[DATA TO USE — start]
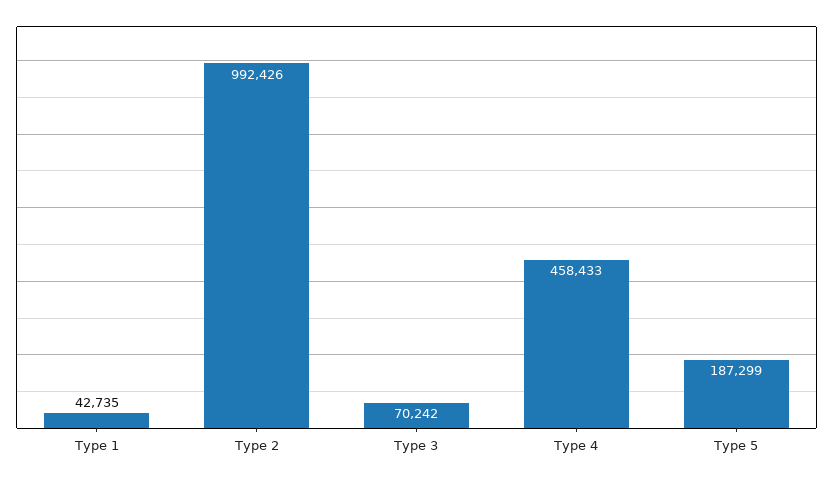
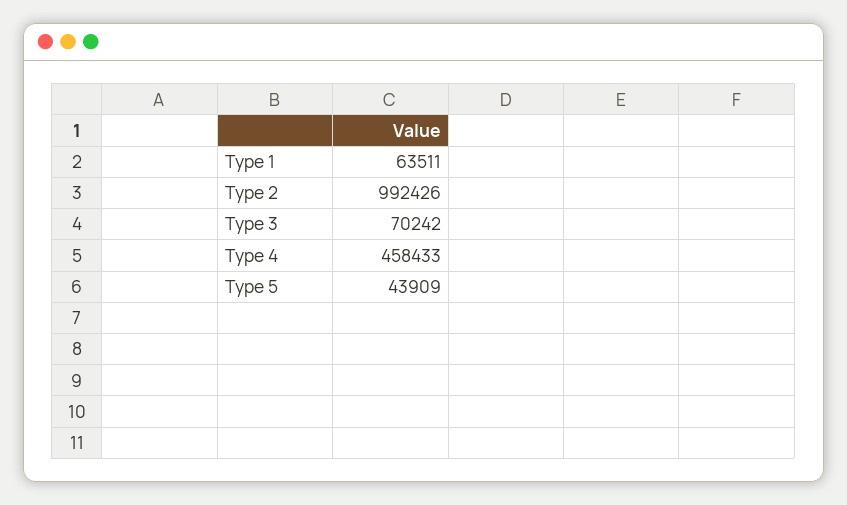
  {
-   "Type 1": 42735,
+   "Type 1": 63511,
    "Type 2": 992426,
    "Type 3": 70242,
    "Type 4": 458433,
-   "Type 5": 187299
+   "Type 5": 43909
  }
[DATA TO USE — finish]
> **EXERCISE REQUIREMENTS**
Repeat the data above exactly; images are not part of the copy.

> **TASK SOLUTION**
  {
-   "Type 1": 42735,
+   "Type 1": 63511,
    "Type 2": 992426,
    "Type 3": 70242,
    "Type 4": 458433,
-   "Type 5": 187299
+   "Type 5": 43909
  }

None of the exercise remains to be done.